There are also high schools for students interested in the digital arts, aerospace and maritime skills, architecture and design, engineering and information technology, and early college high schools where students can earn both a high school diploma and two-year college degree within four years.

During the EWA panel, the speakers stressed that the design process doesn’t end when a new school opens.. A continuous evaluation of what works and doesn’t work is necessary for success.

‘Breadth and Depth’

A struggle that DSISD is dealing with is meshing its early-college model with its project-based learning, said Simms, the principal.

“You have to cover so much curriculum in AP that you can’t go into the breadth and depth that you need to and desire to in a project-based world,” she said.

Learning what works and doesn’t work is a part of the design process, said Pilarksi of Springpoint.

His organization doesn’t yet have data on which programs and designs are most successful in its portfolio, he said, as the oldest schools are just in their fourth year of operation.

Because graduation rates and tests vary from state to state, Pilarski said, he would not consider them a measurable standard of success.

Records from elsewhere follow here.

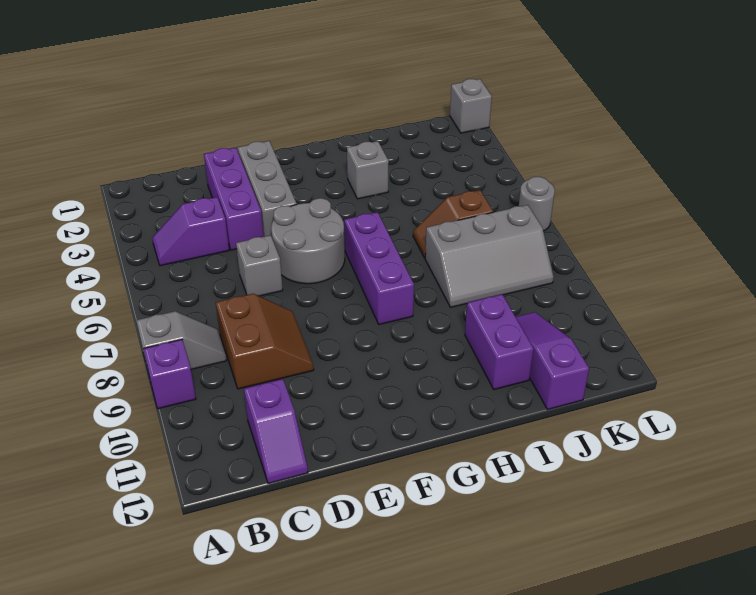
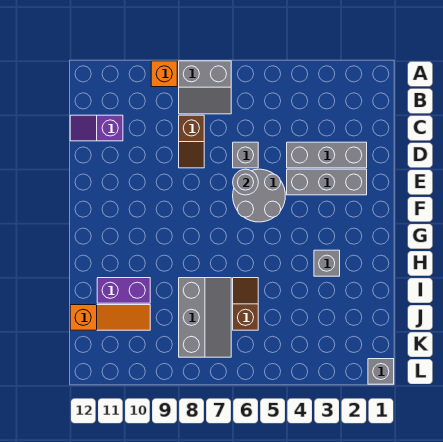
grey 1x2 slope [136,311,227,370] -> grey 2x2 slope [179,61,231,114]
purple 1x1 brick [144,340,196,409] -> orange 1x1 brick [151,61,177,87]
purple 1x2 slope [152,197,229,266] -> none
brown 2x2 slope [216,294,314,389] -> brown 1x2 slope [179,115,204,168]
purple 1x3 brick [204,148,264,250] -> grey 1x3 brick [287,142,367,168]
purple 1x3 brick [344,212,414,324] -> none
grey 2x3 slope [425,205,554,307] -> grey 2x3 slope turned to [179,278,231,357]
purple 1x3 slope [516,312,589,410] -> orange 1x3 slope [70,305,150,330]
grey 1x1 round brick [519,177,555,231] -> grey 1x1 round brick moved to [233,169,258,195]

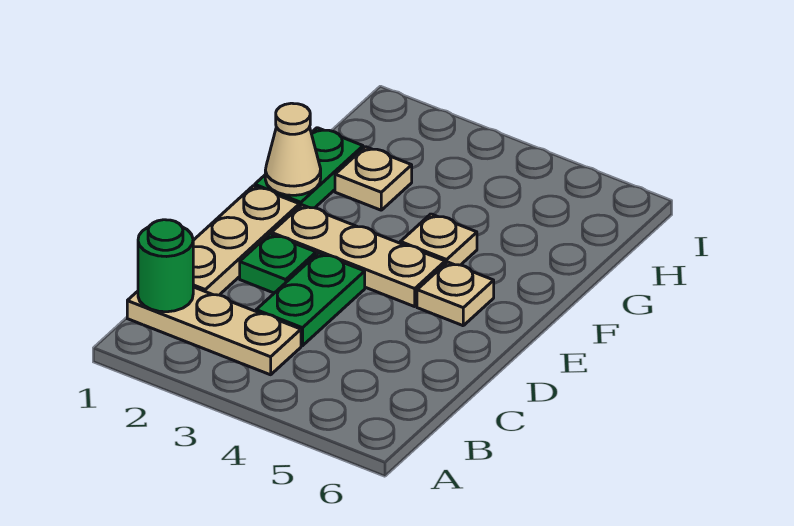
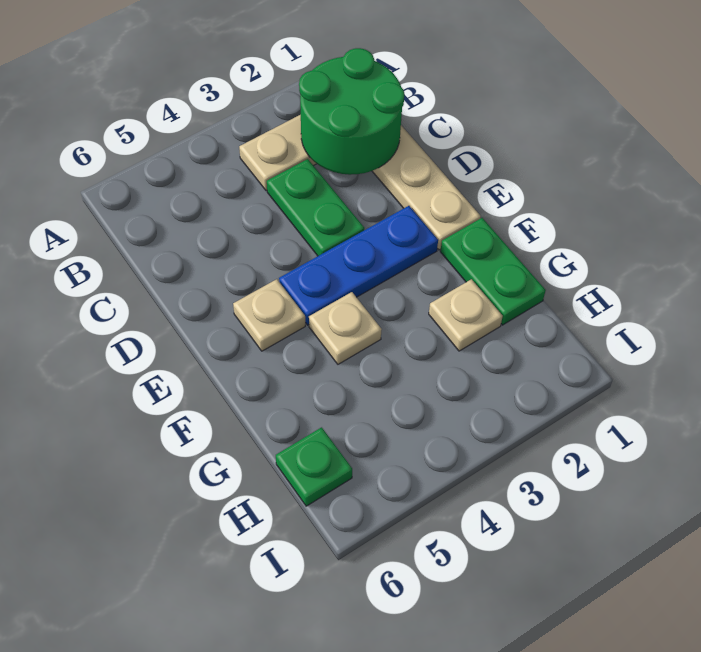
green 1x1 round brick [138,220,193,312] -> green 2x2 round brick [299,48,404,175]
green 1x1 plate [240,234,316,293] -> green 1x1 plate moved to [276,427,352,506]
tan 1x3 plate [271,205,445,307] -> blue 1x3 plate [279,206,438,325]
tan 1x1 cone [265,103,321,195] -> none

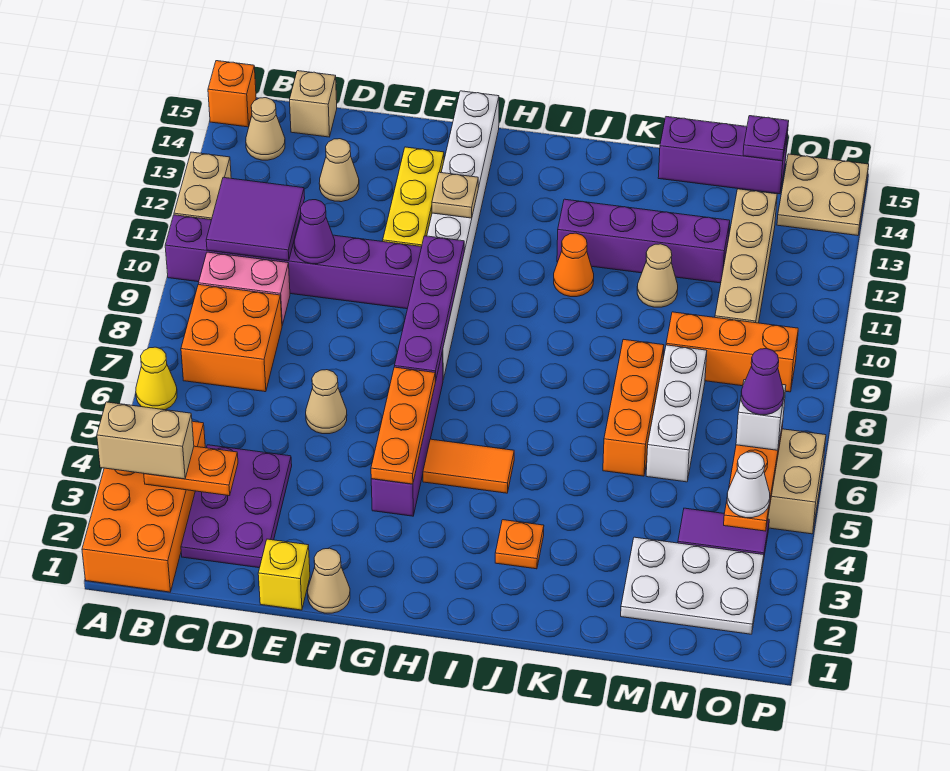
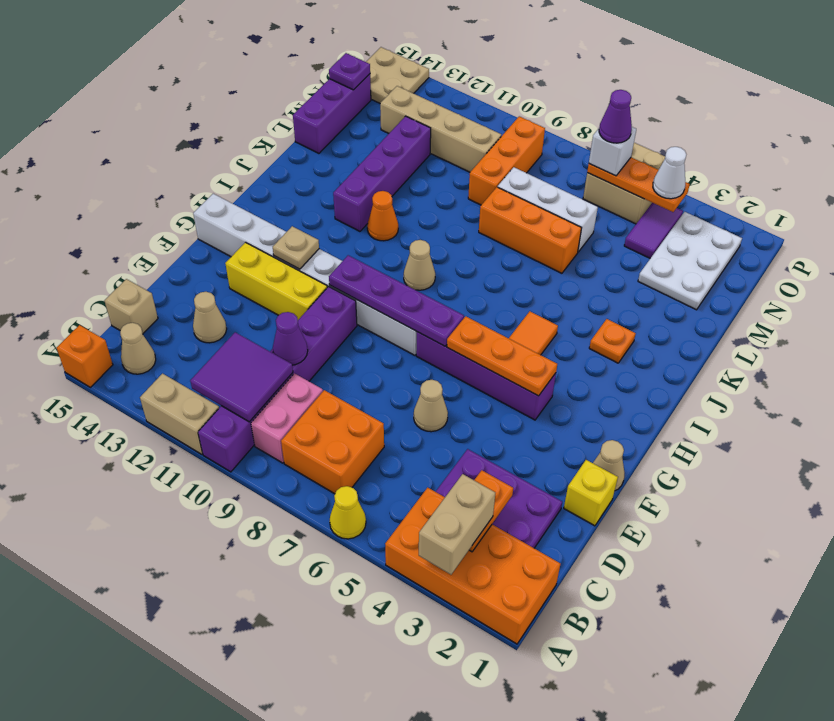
tan 1x1 cone [637,244,678,307] -> tan 1x1 cone moved to [404,240,435,290]

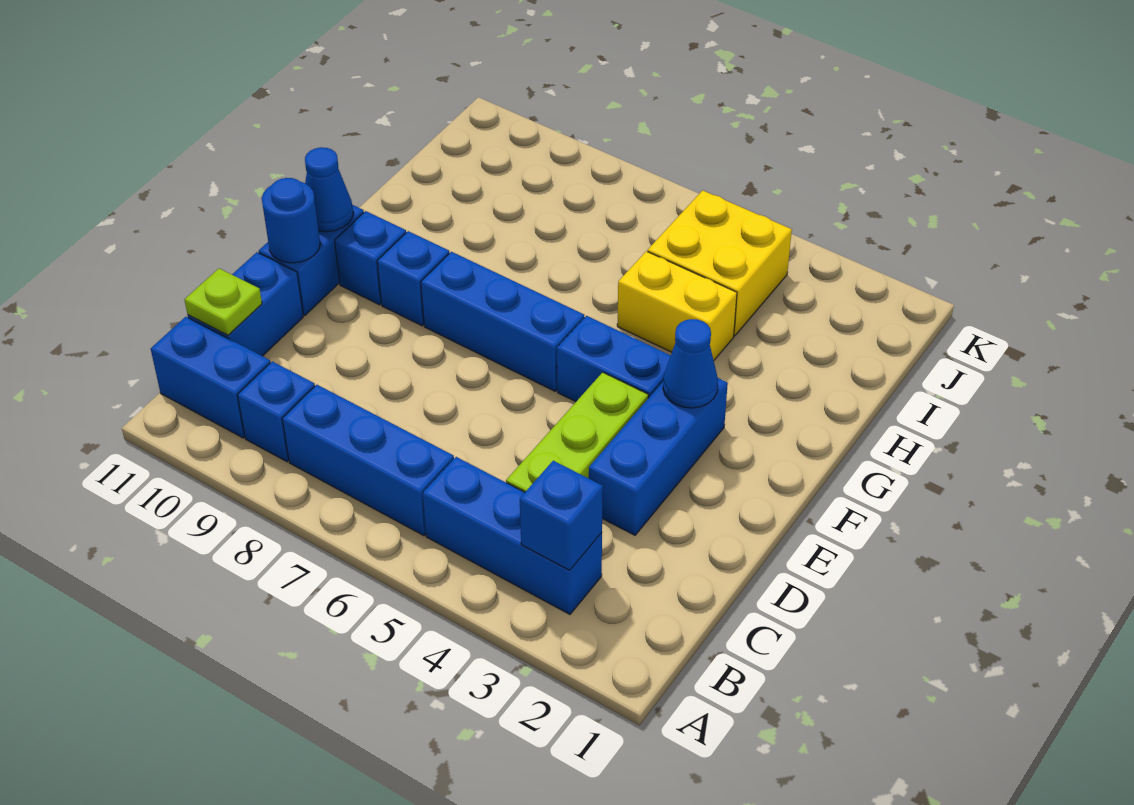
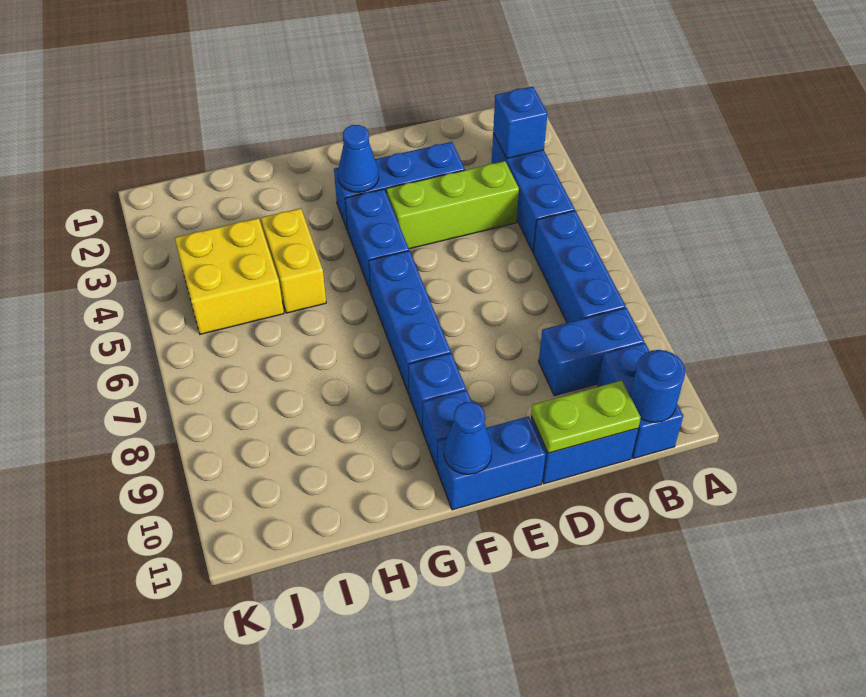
blue 1x1 brick [238,361,315,462] -> blue 1x2 brick [539,308,644,396]
lime 1x1 plate [184,268,262,335] -> lime 1x2 plate [531,381,641,453]
blue 1x1 round brick [262,178,320,263] -> blue 1x1 round brick moved to [630,350,685,422]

Rather, he pointed to “college persistence,” which in the early stages can be measured by students who return for their sophomore year.  He doesn’t have those statistics yet because Springpoint’s oldest schools are just in their fourth year. But they plan to track it.

“If you can get to your second year of college, you are in a good place and you’re in a place where we think you are going to be successful in whatever it is you chose to do,” Pilarksi said.

For Fowler-Mack, the sign of a successful school redesign is one that allows for both a college and career track. Older schools are “designed to get the outcome they are getting and things have changed,” she said.

“We want our kids to be prepared for their future ,whether to step into careers today or into postsecondary institutions,” she said.